South Korea has done 274,000 tests finding 8,565 confirmed cases, of which 1.7% are now serious, critical, or dead. This may suggest that their testing has been broad enough to not be massively distorted by oversampling severe cases. (I don’t know offhand how many serious cases eventually recovered).
In contrast, Italy has had 35,713 confirmed cases, of which 14.6% are currently serious, critical, or dead.
Leaders in the USA and other countries are deciding how to balance public health against economic pain. China’s numbers suggest that economic stasis can slow the infection. At what point does economic harm take precedence? The two are closely linked, especially in places with weak social safety nets; recessions bring lost jobs, homelessness, stress, anxiety, depression, etc. When health insurance is linked to employment, a recession means that society must pay for a pound of cure instead of an ounce of prevention.
The analysis above suggests that the “cost” of the flu (in life-years, not hospital bills or other expenditures) is about $60 billion/year in the United States, and the projected “cost” of the coronavirus would be on the order of $300 billion. These are not trivial numbers, to be sure, but for context, tax revenue for fiscal year 2017 was $3.32 trillion.

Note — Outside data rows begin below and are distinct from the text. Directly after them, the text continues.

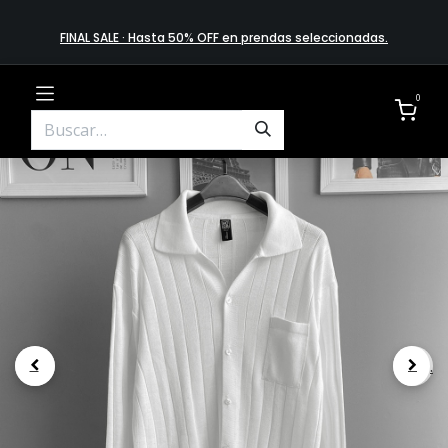
FINAL SALE · Hasta 50% OFF en prendas​ selecciona​das
.
0
.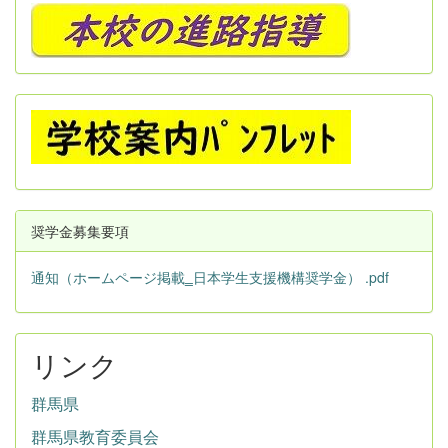
奨学金募集要項
通知（ホームページ掲載‗日本学生支援機構奨学金） .pdf
リンク
群馬県
群馬県教育委員会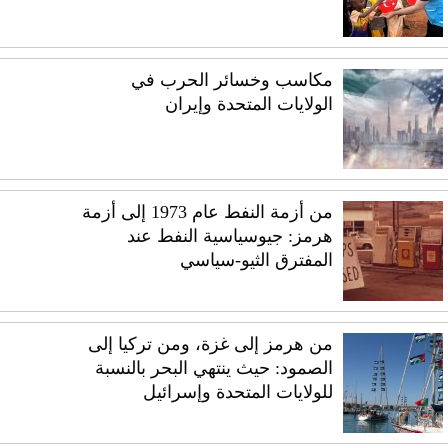
مكاسب وخسائر الحرب في
الولايات المتحدة وإيران
من أزمة النفط عام 1973 إلى أزمة
هرمز: جيوسياسية النفط عند
المفترق الثيو-سياسي
من هرمز إلى غزة، ومن تركيا إلى
الصمود: حيث ينتهي البحر بالنسبة
للولايات المتحدة وإسرائيل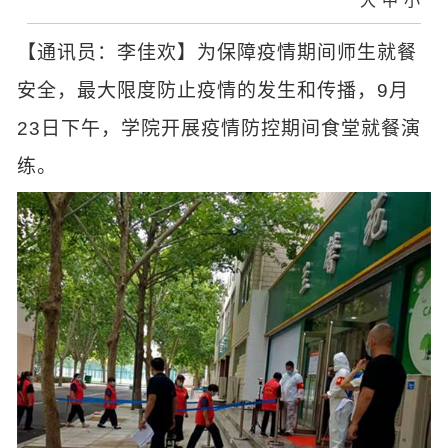
大
中
小
【通讯员：李佳欢】为保障疫情期间师生就餐
安全，最大限度防止疫情的发生和传播，9月
23日下午，学院开展疫情防控期间食堂就餐演
练。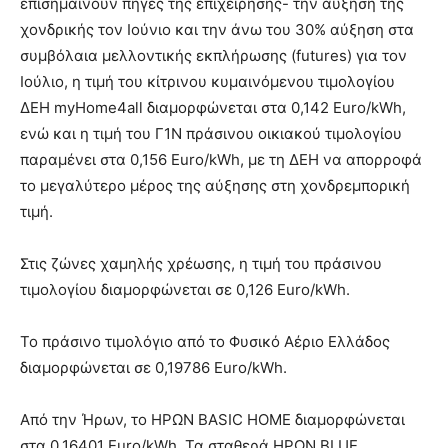
επισημαίνουν πηγές της επιχείρησης- την αύξηση της
χονδρικής τον Ιούνιο και την άνω του 30% αύξηση στα
συμβόλαια μελλοντικής εκπλήρωσης (futures) για τον
Ιούλιο, η τιμή του κίτρινου κυμαινόμενου τιμολογίου
ΔΕΗ myHome4all διαμορφώνεται στα 0,142 Euro/kWh,
ενώ και η τιμή του Γ1Ν πράσινου οικιακού τιμολογίου
παραμένει στα 0,156 Euro/kWh, με τη ΔΕΗ να απορροφά
το μεγαλύτερο μέρος της αύξησης στη χονδρεμπορική
τιμή.
Στις ζώνες χαμηλής χρέωσης, η τιμή του πράσινου
τιμολογίου διαμορφώνεται σε 0,126 Euro/kWh.
Το πράσινο τιμολόγιο από το Φυσικό Αέριο Ελλάδος
διαμορφώνεται σε 0,19786 Euro/kWh.
Από την Ήρων, το ΗΡΩΝ BASIC HOME διαμορφώνεται
στα 0,16401 Euro/kWh. Τα σταθερά ΗΡΩΝ BLUE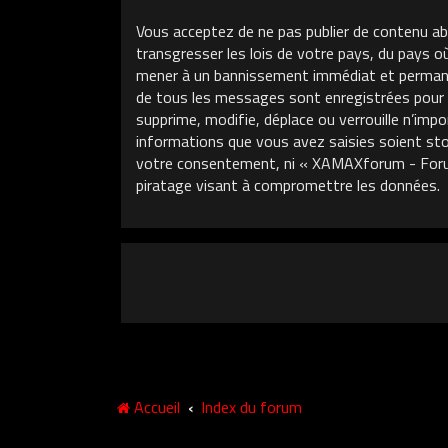
Vous acceptez de ne pas publier de contenu ab
transgresser les lois de votre pays, du pays 
mener à un bannissement immédiat et permanent
de tous les messages sont enregistrées pour
supprime, modifie, déplace ou verrouille n’im
informations que vous avez saisies soient sto
votre consentement, ni « XAMAXforum - Foru
piratage visant à compromettre les données.
Accueil
Index du forum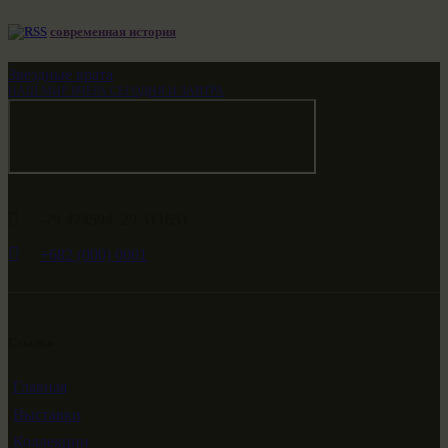
современная история
Звездные врата
НАШ МИР ВЧЕРА СЕГОДНЯ И ЗАВТРА
-79.474594, 29.511651
+682 (000) 0001
Ссылки
Главная
Выставки
Коллекции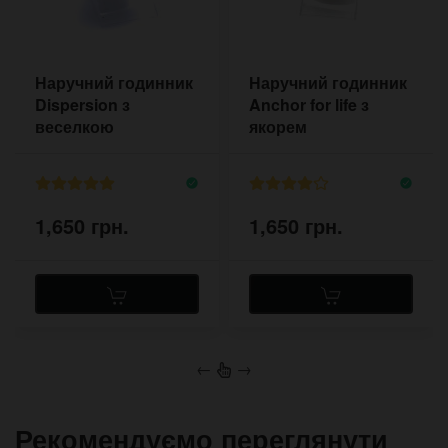
Наручний годинник
Наручний годинник
Dispersion з
Anchor for life з
веселкою
якорем
1,650 грн.
1,650 грн.
←
→
Рекомендуємо переглянути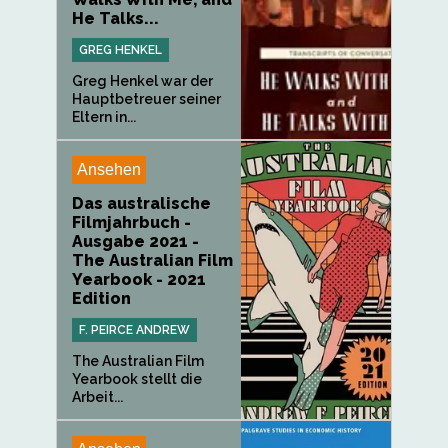
He Talks...
GREG HENKEL
Greg Henkel war der
Hauptbetreuer seiner
Eltern in...
Ansehen
Das australische
Filmjahrbuch -
Ausgabe 2021 -
The Australian Film
Yearbook - 2021
Edition
F. PEIRCE ANDREW
The Australian Film
Yearbook stellt die
Arbeit...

On this basis, it might make sense to endure economic turmoil equating to a few weeks worth of tax revenue, but not much more/longer than that.
(edit 2020-03-19: Two UC Berkeley economists suggest having the government be payer of last resort to avoid mass unemployment. They estimate a hit to GDP of 7.5% per quarter, i.e. about half a trillion dollars per month, due to the direct economic fallout of social distancing, and estimate that the government’s preventative costs would be half that. Ray Dalio thinks that corporate losses will top $4 trillion.)
(edit 2020-03-20: To clarify, the point of this last section is not to suggest that an amelioration should be rejected because it is strictly more costly than one particular alternative projection. Obviously, there is room for reality to diverge from the above model by at least an order of magnitude. The point is to acknowledge the uncomfortable traffic between dollars and life-years, and use it as one lens through which to see the world.)
I admit, it’s a bit bananas to compare apples and oranges like this. But… fruit salad is delicious.